Especially if you have a high-deductible health plan, start with your company’s employee assistance program, says Kathleen Mahieu, leader of behavioral-health consulting at benefits consultancy Aon Hewitt.

About three-quarters of employers offer an EAP. These programs typically provide five or six sessions of no-cost counseling, even for family members. That’s enough for some people to resolve their issues, says Katherine Nordal, the American Psychological Association’s executive director for professional practice. An EAP can help you find a provider or connect you with other mental-health resources. “It’s a one-stop shop,” says Mahieu. And, she adds, EAPs pride themselves on confidentiality. Your boss won’t know, and you don’t even have to give your name.

Your Bill is Negotiable

When your therapist isn’t in your insurance network, you’ll have to pay upfront and submit the bills for partial payment (assuming you have out-of-network coverage) or, if you’re in an HMO, pay in full. Even if you are reimbursed, you won’t get back, say, 70% of the bill. You’ll get 70% of what the insurer considers “reasonable and customary,” leaving you on the hook for the rest.

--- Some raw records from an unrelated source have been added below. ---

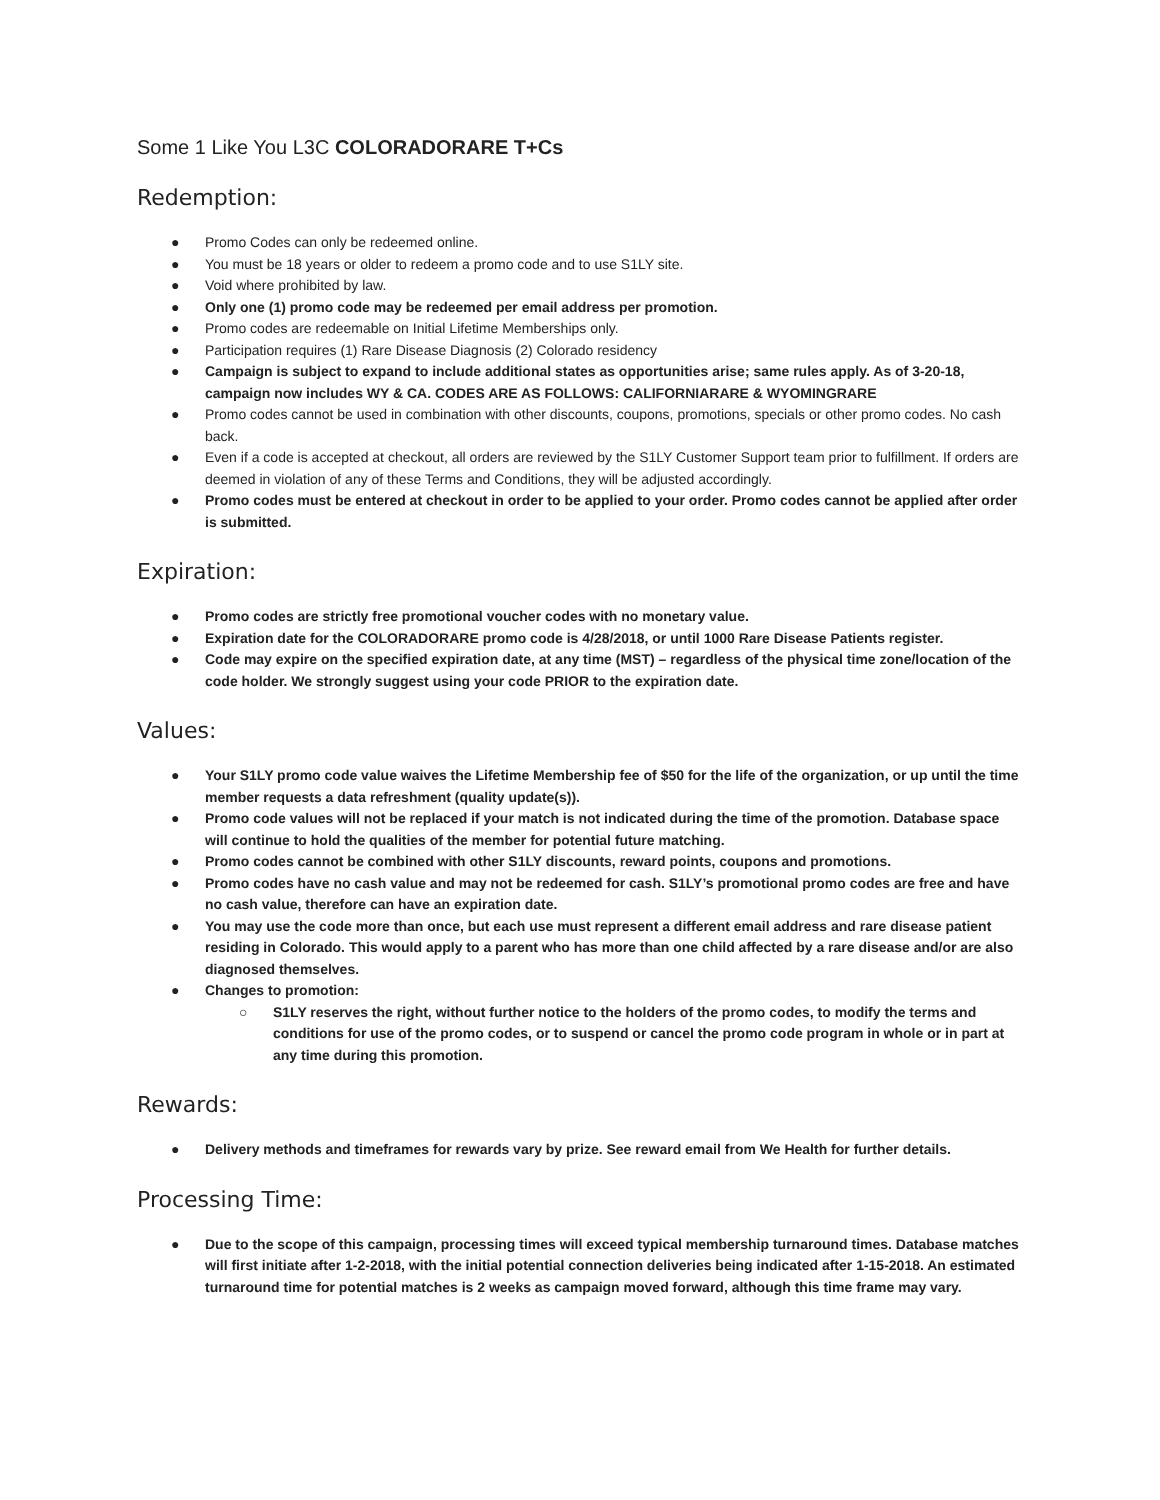Some 1 Like You L3C COLORADORARE T+Cs
Redemption:
● Promo Codes can only be redeemed online.
● You must be 18 years or older to redeem a promo code and to use S1LY site.
● Void where prohibited by law.
● Only one (1) promo code may be redeemed per email address per promotion.
● Promo codes are redeemable on Initial Lifetime Memberships only.
● Participation requires (1) Rare Disease Diagnosis (2) Colorado residency
● Campaign is subject to expand to include additional states as opportunities arise; same rules apply. As of 3-20-18, campaign now includes WY & CA. CODES ARE AS FOLLOWS: CALIFORNIARARE & WYOMINGRARE
● Promo codes cannot be used in combination with other discounts, coupons, promotions, specials or other promo codes. No cash back.
● Even if a code is accepted at checkout, all orders are reviewed by the S1LY Customer Support team prior to fulfillment. If orders are deemed in violation of any of these Terms and Conditions, they will be adjusted accordingly.
● Promo codes must be entered at checkout in order to be applied to your order. Promo codes cannot be applied after order is submitted.
Expiration:
● Promo codes are strictly free promotional voucher codes with no monetary value.
● Expiration date for the COLORADORARE promo code is 4/28/2018, or until 1000 Rare Disease Patients register.
● Code may expire on the specified expiration date, at any time (MST) – regardless of the physical time zone/location of the code holder. We strongly suggest using your code PRIOR to the expiration date.
Values:
● Your S1LY promo code value waives the Lifetime Membership fee of $50 for the life of the organization, or up until the time member requests a data refreshment (quality update(s)).
● Promo code values will not be replaced if your match is not indicated during the time of the promotion. Database space will continue to hold the qualities of the member for potential future matching.
● Promo codes cannot be combined with other S1LY discounts, reward points, coupons and promotions.
● Promo codes have no cash value and may not be redeemed for cash. S1LY’s promotional promo codes are free and have no cash value, therefore can have an expiration date.
● You may use the code more than once, but each use must represent a different email address and rare disease patient residing in Colorado. This would apply to a parent who has more than one child affected by a rare disease and/or are also diagnosed themselves.
● Changes to promotion:
○ S1LY reserves the right, without further notice to the holders of the promo codes, to modify the terms and conditions for use of the promo codes, or to suspend or cancel the promo code program in whole or in part at any time during this promotion.
Rewards:
● Delivery methods and timeframes for rewards vary by prize. See reward email from We Health for further details.
Processing Time:
● Due to the scope of this campaign, processing times will exceed typical membership turnaround times. Database matches will first initiate after 1-2-2018, with the initial potential connection deliveries being indicated after 1-15-2018. An estimated turnaround time for potential matches is 2 weeks as campaign moved forward, although this time frame may vary.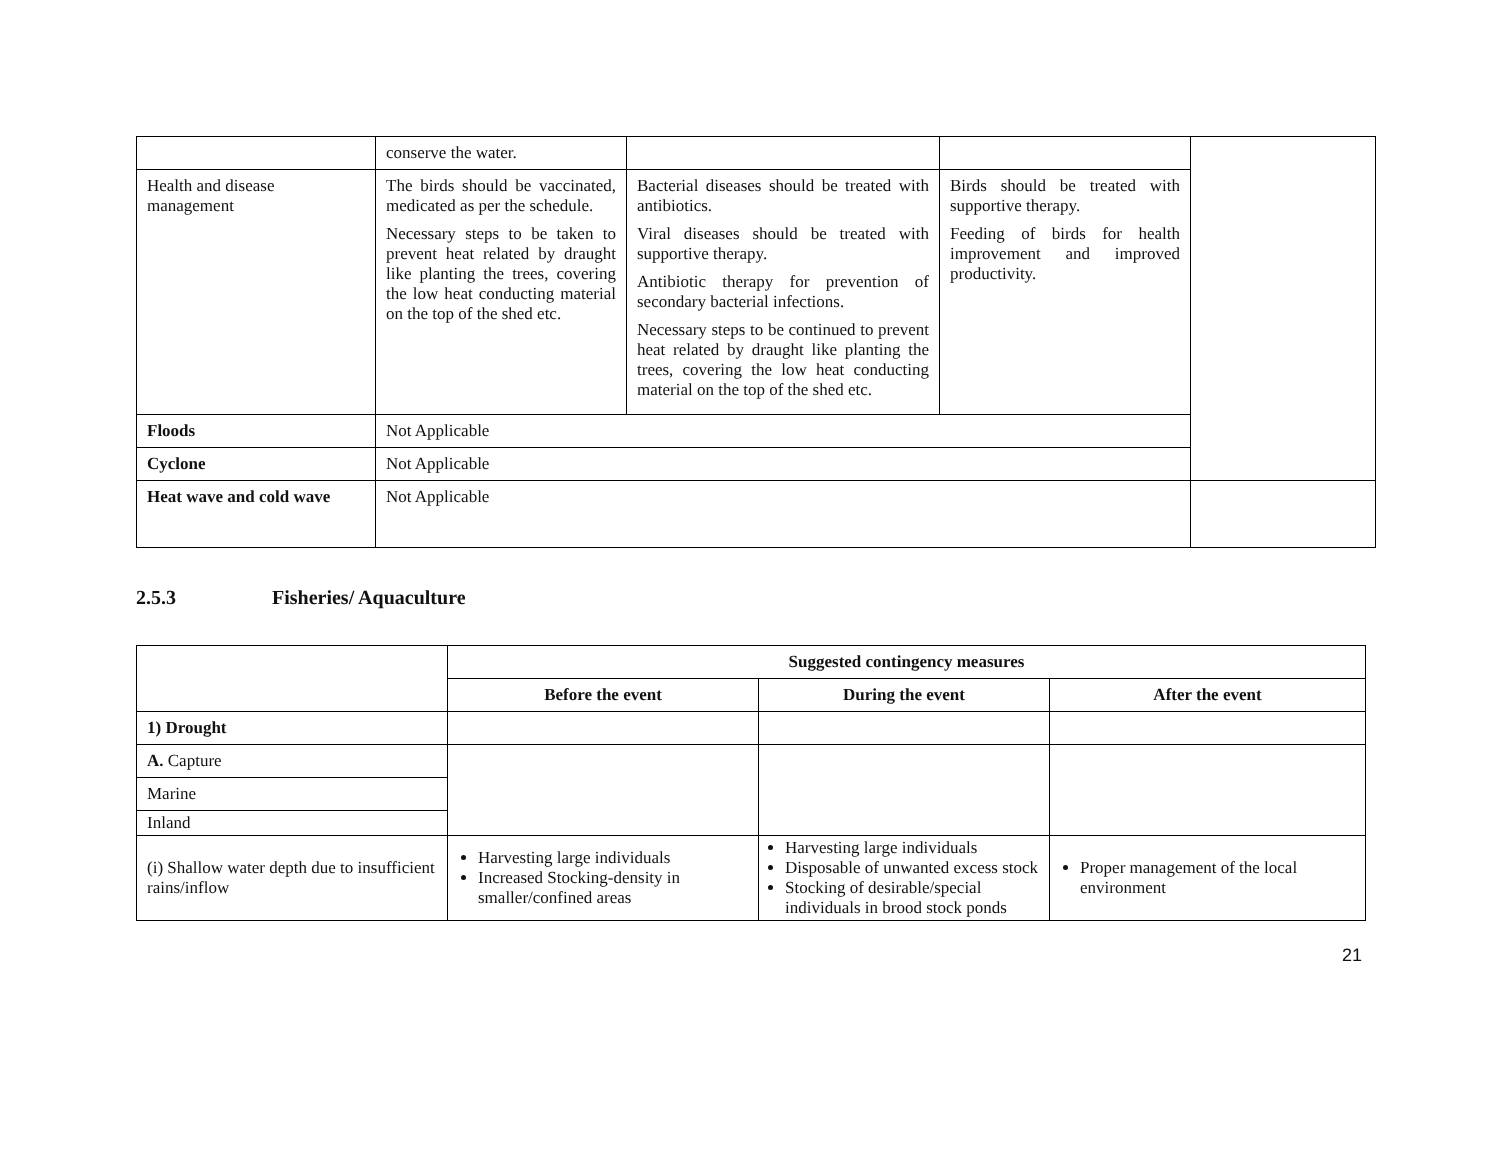| | conserve the water. | | | |
| Health and disease management | The birds should be vaccinated, medicated as per the schedule. Necessary steps to be taken to prevent heat related by draught like planting the trees, covering the low heat conducting material on the top of the shed etc. | Bacterial diseases should be treated with antibiotics. Viral diseases should be treated with supportive therapy. Antibiotic therapy for prevention of secondary bacterial infections. Necessary steps to be continued to prevent heat related by draught like planting the trees, covering the low heat conducting material on the top of the shed etc. | Birds should be treated with supportive therapy. Feeding of birds for health improvement and improved productivity. | |
| Floods | Not Applicable | | | |
| Cyclone | Not Applicable | | | |
| Heat wave and cold wave | Not Applicable | | | |
2.5.3 Fisheries/ Aquaculture
| | Suggested contingency measures | | |
| | Before the event | During the event | After the event |
| 1) Drought | | | |
| A. Capture | | | |
| Marine | | | |
| Inland | | | |
| (i) Shallow water depth due to insufficient rains/inflow | Harvesting large individuals Increased Stocking-density in smaller/confined areas | Harvesting large individuals Disposable of unwanted excess stock Stocking of desirable/special individuals in brood stock ponds | Proper management of the local environment |
21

If you can’t find an appropriate provider in your plan, ask your insurer to negotiate what’s known as a single-case agreement with someone who’s not in your network, says Barbara Griswold, a licensed marriage and family therapist in San Jose. That would let you to pay the in-network rate.

You can also ask about a reduced fee, says Griswold. “Almost every therapist has a sliding scale,” she says. Be realistic about what you’ll be able to afford and how long you’re likely to want therapy.

You Have Other Ways to Save

A university with a graduate psychology program may have a clinic, says the APA’s Nordal. Care is provided by doctoral trainees who are supervised by licensed psychologists. In an urban area, you may be able to find postgraduate training programs in psychoanalysis or cognitive behavioral therapy for experienced psychologists, says Geoffrey Steinberg, a licensed psychologist in New York City. (Google “training clinic” and the specialty you’re looking for.)

Another option: Ask your therapist if your condition might benefit from group therapy led by an experienced psychologist, which can be 50% less expensive than one-on-one sessions. Says Steinberg, “Group is so underrated and can be so valuable.”

Know Which Treatment Is Best for You

“No single therapy works for everybody,” says Renée Binder of the University of California at San Francisco’s School of Medicine. Consider these approaches for five common conditions.

1. Mild to moderate depression: Go for cognitive behavioral therapy (CBT). “A therapist works with you to break negative thought patterns by teaching specific skills,” says Binder. You might learn, for example, to ID overly critical self-talk (“Everything I do gets screwed up”) and reframe it in a positive way (“I flubbed a presentation, but I know I can rock it next time.”)

2. Severe depression: Combining antidepressants with CBT is better than meds alone, a recent Vanderbilt University study found. You need to see an MD or a psychiatric mental-health nurse practitioner for the prescription, but you can get therapy from a social worker or a psychologist.

3. Social anxiety: Your best bet is either CBT or psycho­dynamic therapy (in which you explore how your past experiences and unconscious affect you). In a study published in July in the American Journal of Psychiatry, these methods were equally effective at easing social anxiety.

4. Panic attacks: CBT is usually the treatment of choice. Some research suggests psychodynamic therapy may also work: A Weill Cornell Medical College study found that 12 weeks of biweekly sessions significantly reduced symptoms in more than 70% of patients. Medications may also be used.

5. Trauma: Look for a therapist who offers trauma-focused CBT or EMDR, which stands for eye movement desensitization and reprocessing (you’re asked to recollect the event while doing a motor task such as side-to-side eye movements). “Antidepressants and anti-anxiety meds are helpful in the short term, but therapy works to change thought patterns long term,” says Binder.